Just like other diseases, arthritis is also one of the most common health problems. The problem with arthritis is that it is quite hard to predict the signs as you never know how you will feel tomorrow. Further, the development pattern of the disease can vary from person to person. Apart from the current state, future worries can add to the troubles.
Common myths about arthritis
Putting it simply, arthritis is basically the joint inflammation and soreness that can be quite painful. I’ve gone through a similar experience and honestly speaking, it wasn’t easy to deal with the problem. From visiting general physicians to going to the best orthopedic surgeon in Karachi, I’ve seen it all. Based on my experience, I can say that this false information was as problematic as the disease itself.

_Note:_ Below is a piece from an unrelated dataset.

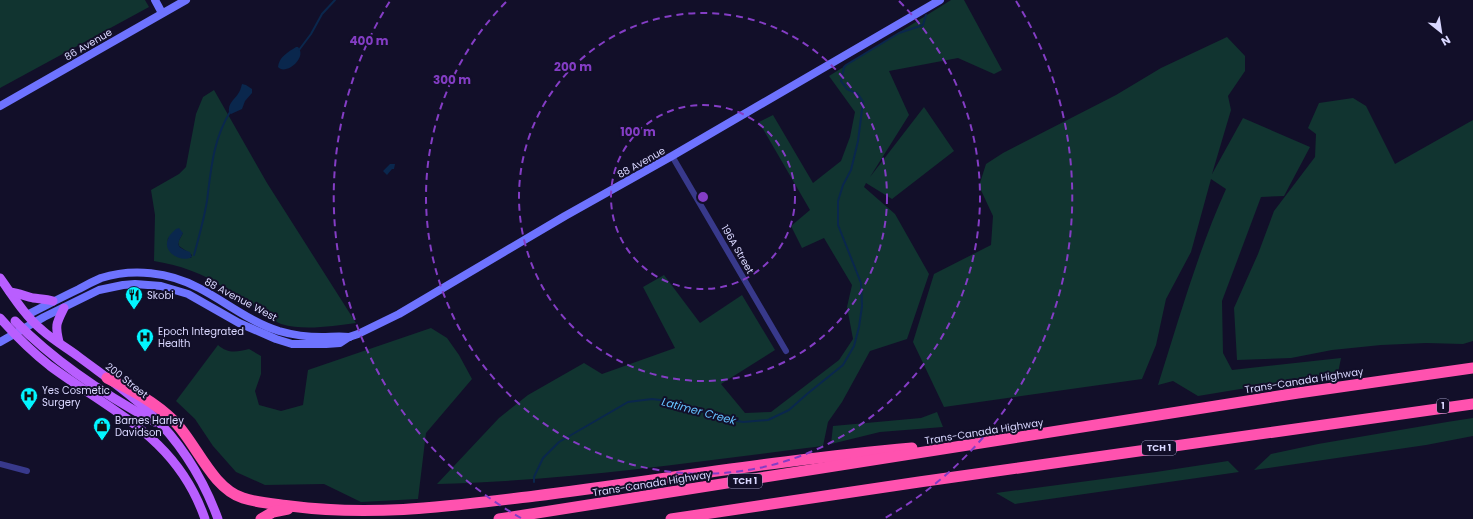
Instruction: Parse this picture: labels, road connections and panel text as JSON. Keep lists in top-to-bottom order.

For your convenience, I’m going to debunk some of the common myths about arthritis including:
1- Arthritis is a single disease
As per common belief, arthritis is commonly considered as joint pain. But in turn, the term arthritis refers to more than 100 joints and bones related diseases. The type of arthritis can be different for patients and can be associated with different signs and symptoms as well as causes. So, generalizing arthritis as a single disease is not a good option.
2- Damp conditions can make your arthritis worse
Well, it is commonly believed that damp season can trigger arthritis pain. One possible explanation says that our joints expand due to a decrease in barometric pressure which can result in joint pain. However, there is not enough evidence to support this claim and till now there exists no explanation behind this.
3- Rest is the best solution for arthritis pain!
Arthritis pain can be different for different people; some people might suffer from mild pain while for others it is just unbearable. Most of the time, it is said that you need to have complete bed rest to relieve your pain. But the reality is totally opposite and contrary to this popular belief, physical activity is proven effective against arthritis pain.
I went to Hill Park general Hospital in Karachi for arthritis treatment and the physician asked me to get physiotherapy to relieve my pain. After a few sessions, I realized that physiotherapy relieved my symptoms better than physical inactivity.
4- Arthritis is an old age disease
As I already discussed that term arthritis refers to nearly 100 different types of disease that can’t be categorized with respect to age. Counter to the popular belief that arthritis is only found in older people, the disease can occur in people from all age groups. However, you age, genetics and lifestyle habits can account as the major risk factors for the disease.
5- Heat is better than ice!
Use of heat and cold has been proven to reduce inflammation but in case of arthritis, it is often said that use of cold is ineffective. But there is no truth behind it as both cold and cold are equally effective in the treatment of arthritis and can help to relieve the symptom to a greater extent.
6- Arthritis is inescapable
Although our genes, age and other factors can be important risk factors for arthritis but are not necessary for the onset of disease. So, having the disease in your genes and progressive ageing doesn’t mean that you will end up with arthritis. The onset of the disease depends upon both genetic and environmental factors. So, you can do several things to prevent the disease from changing your lifestyle habits to monitoring your health conditions properly.
7- Cracking knuckles can cause arthritis
Popping your knuckles is often associated with the onset of the disease but there is no proven association among both.
Arthritis is a common health problem associated with many risk factors. However, good lifestyle practices and proper medication can make the disease manageable.